Example of How a Thin Person Can Get Very Clogged Arteries


• Alan is 45, 5’9 and 140 pounds.
• When he wears a suit he looks lean and fit. But in underpants only, he looks like he’s never worked out a day in his life – because he never has. He’s “skinny fat.”
• His diet is mostly processed foods.
• He’s had untreated sleep apnea for 20 years.
• Alan has a weak heart, high blood pressure and must take medications for these.

Wait – SLEEP APNEA in a thin person???

Yes, because Alan likes to drink shortly before bedtime, and this relaxes the tissue in his upper airway, causing it to collapse when he falls asleep.

This, along with naturally excessive pharyngeal tissue, obstructs his airway – and hence, sleep apnea.

Sleep apnea is a major risk factor for high blood pressure and chronic heart failure!

So that’s just one example of how a so-called skinny person could develop cardiovascular problems.

Unfortunately, the fans of those superstar body-positive crusaders are so dazed by their idol that many will never accept the facts.

But let’s simplify this as follows:

• Skinny people get heart attacks, strokes and type 2 diabetes.

• There are MANY risk factors for these conditions.

• One is obesity.

• Having a slender frame is not a risk factor for artery blockages, high cholesterol, hypertension, type 2 diabetes, stroke, heart attack or heart failure.

• Lack of exercise will make a thin person get easily winded. Imagine how much more “out of shape” they’d be if they packed on a hundred pounds of fat.

• Eighty percent of type 2 diabetics have some degree of overweight.
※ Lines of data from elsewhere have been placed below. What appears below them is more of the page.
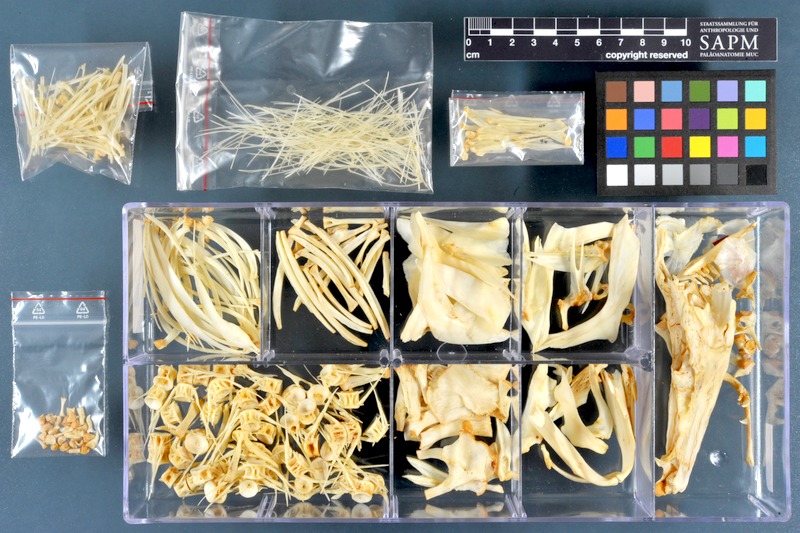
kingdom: Animalia
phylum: Chordata
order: Cypriniformes
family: Cyprinidae
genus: Leuciscus
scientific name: Leuciscus vorax
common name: Mesopotamian asp
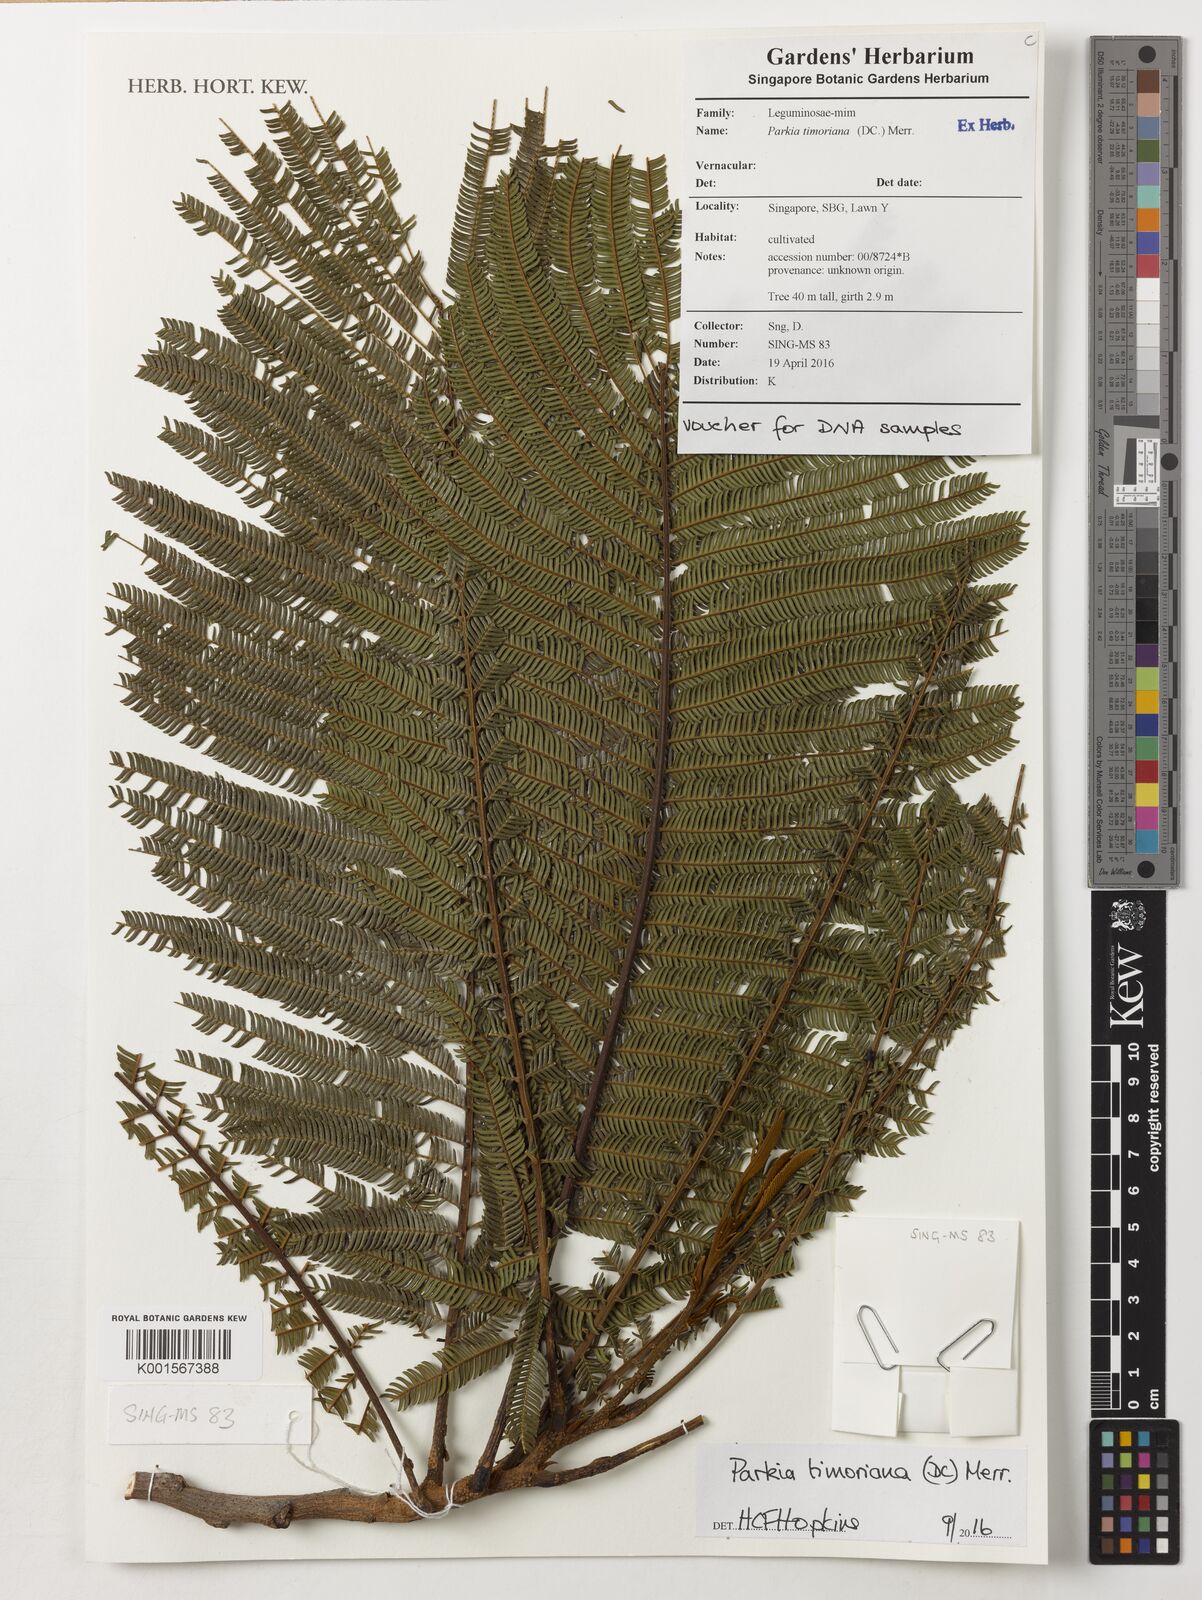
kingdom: Plantae
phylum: Tracheophyta
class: Magnoliopsida
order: Fabales
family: Fabaceae
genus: Parkia
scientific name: Parkia timoriana
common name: Legume
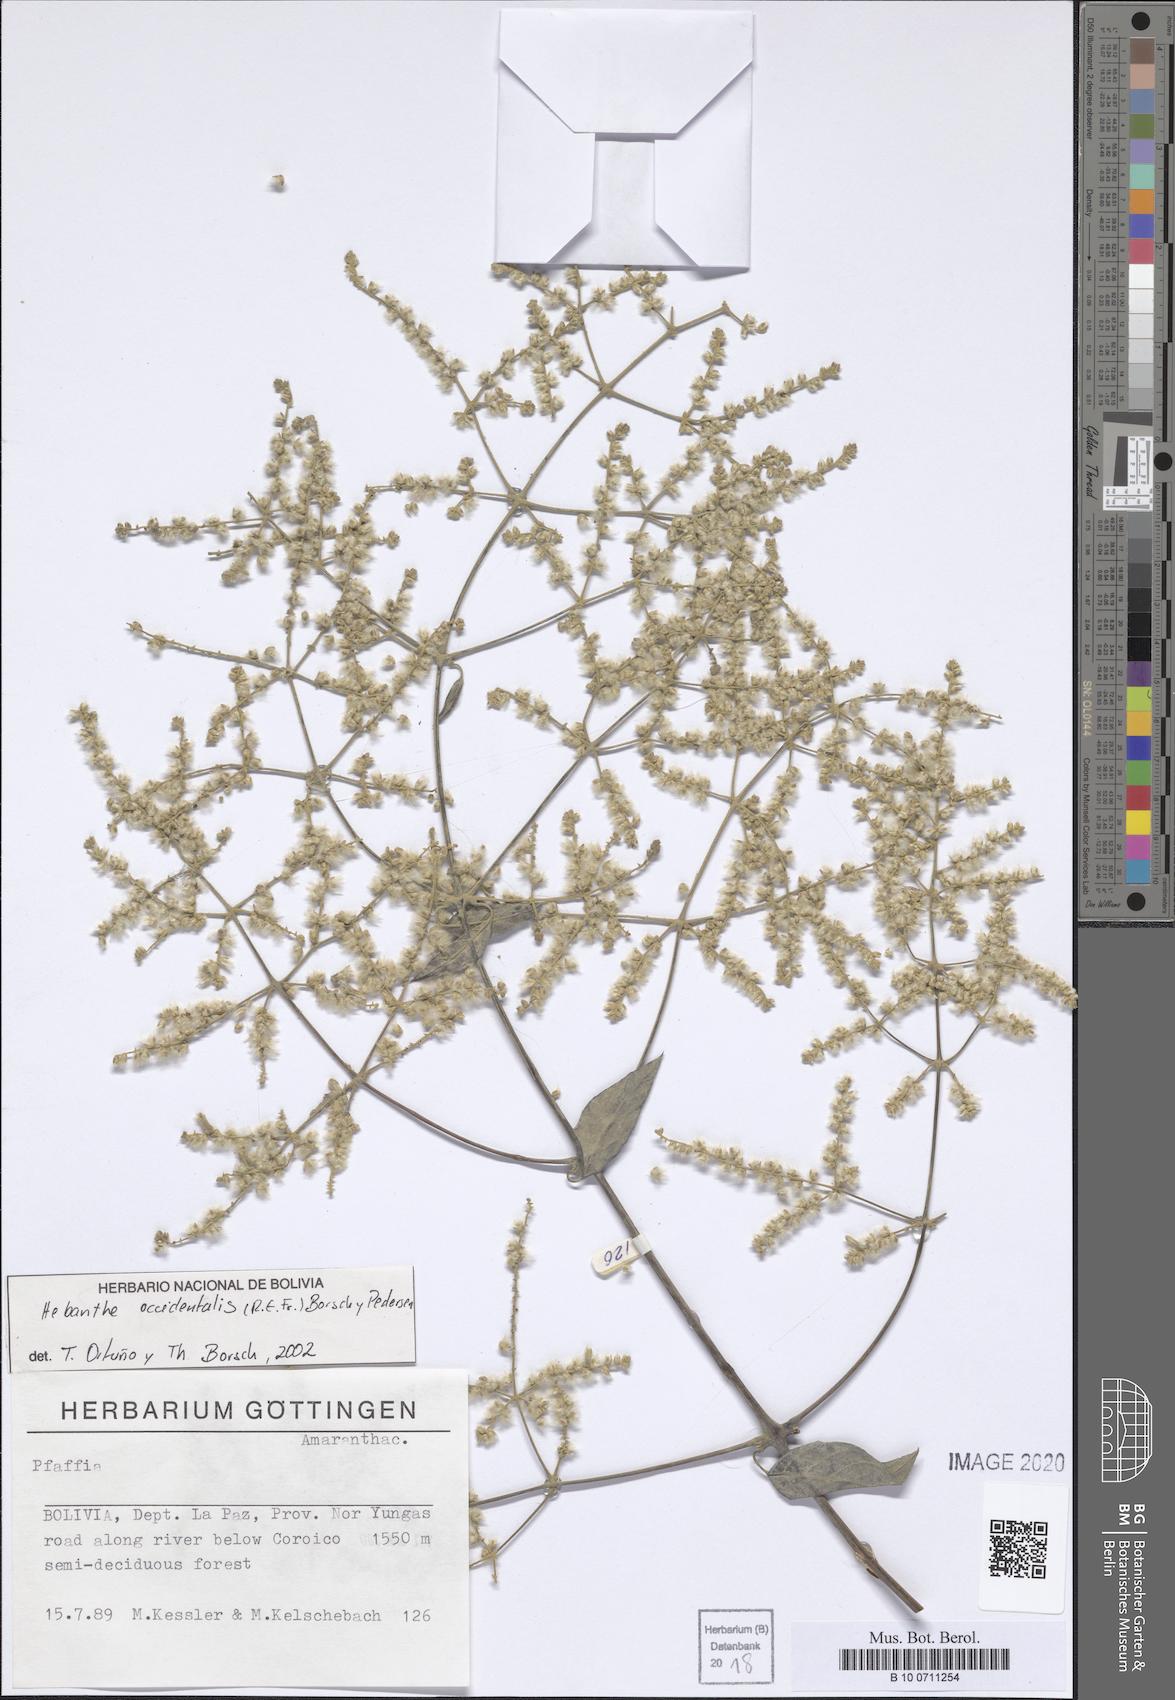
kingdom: Plantae
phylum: Tracheophyta
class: Magnoliopsida
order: Caryophyllales
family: Amaranthaceae
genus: Hebanthe
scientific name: Hebanthe occidentalis
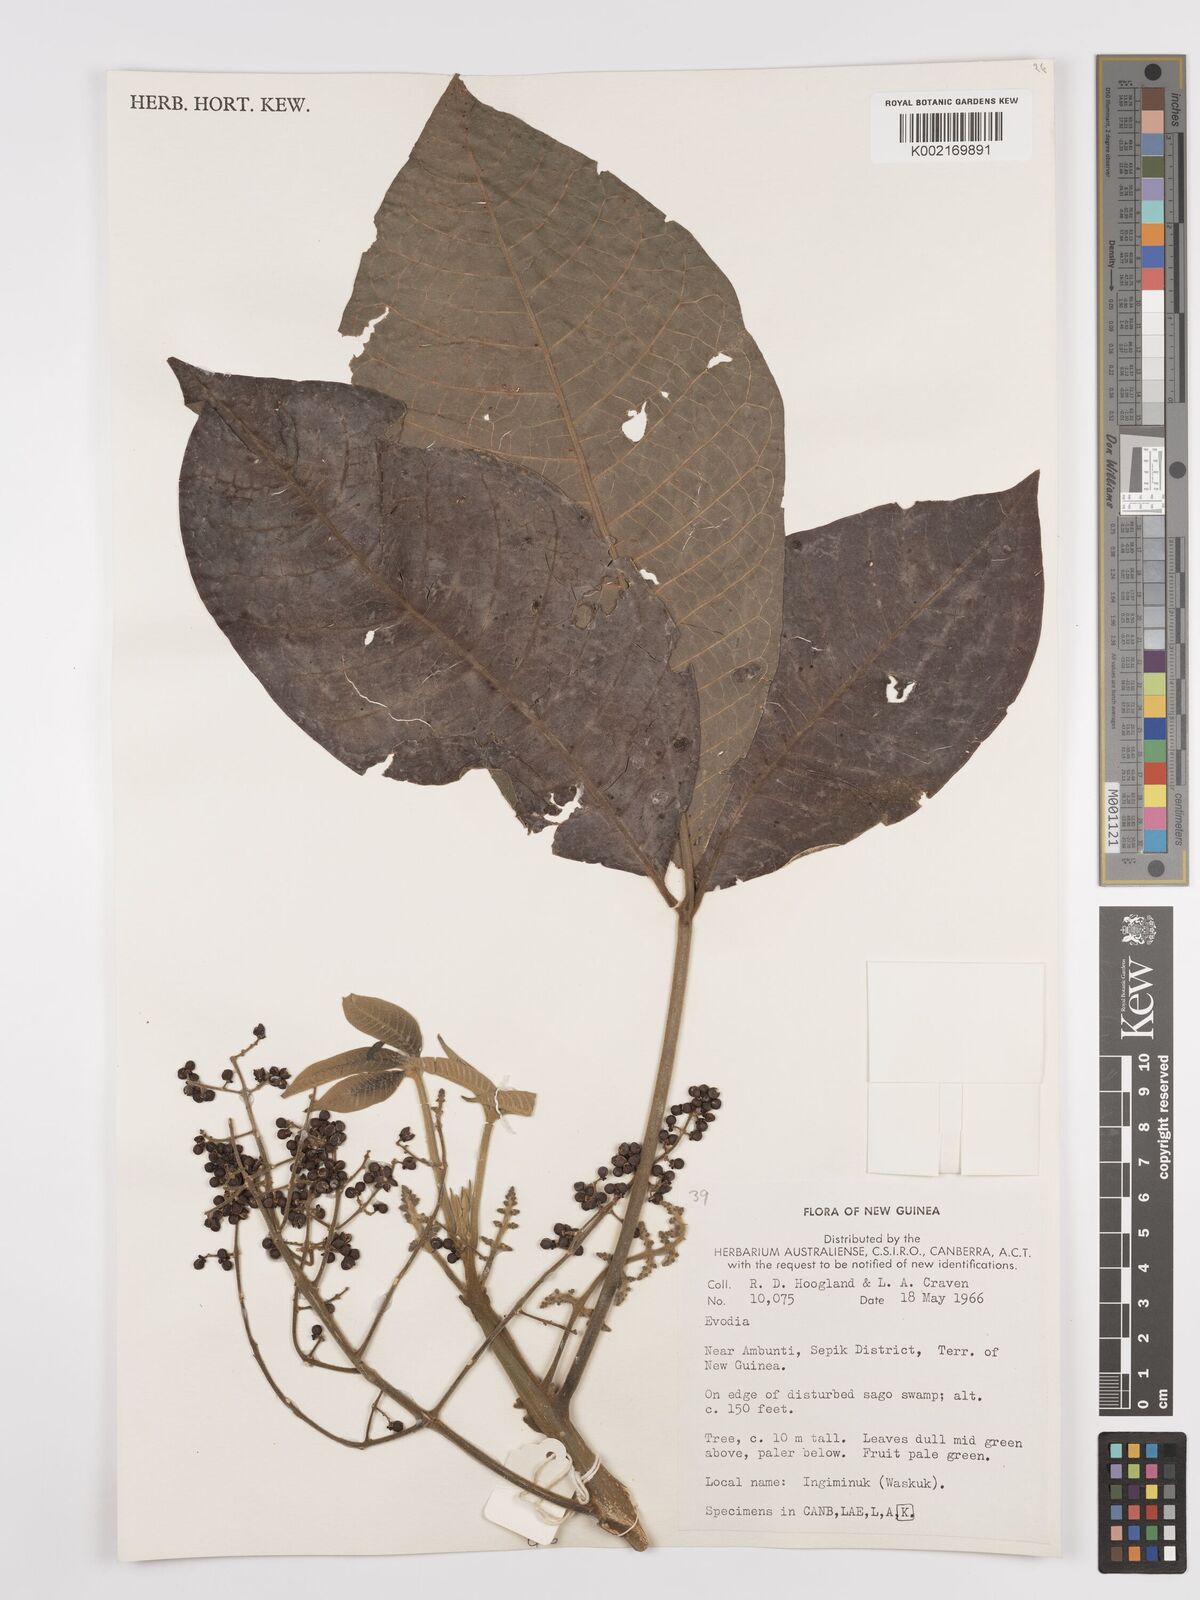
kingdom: Plantae
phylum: Tracheophyta
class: Magnoliopsida
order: Sapindales
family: Rutaceae
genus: Euodia
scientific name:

This isn’t coincidence.

It’s a fact: Obesity is never a healthy way for one’s body to exist, even if a snapshot in time reveals normal blood work and blood pressure.

The negative impact that obesity, especially morbid, has on any body becomes increasingly relevant as that individual approaches middle age. Youth is an amazing protector against sickness.

Dr. Goldberg is senior advisor, Women’s Health Strategy, NYU Langone Health; founder and former medical director, Joan H. Tisch Center for Women’s Health; and clinical associate professor, NYU Grossman School of Medicine.
Lorra Garrick has been covering medical, fitness and cybersecurity topics for many years, having written thousands of articles for print magazines and websites, including as a ghostwriter. She’s also a former ACE-certified personal trainer for Bally Total Fitness.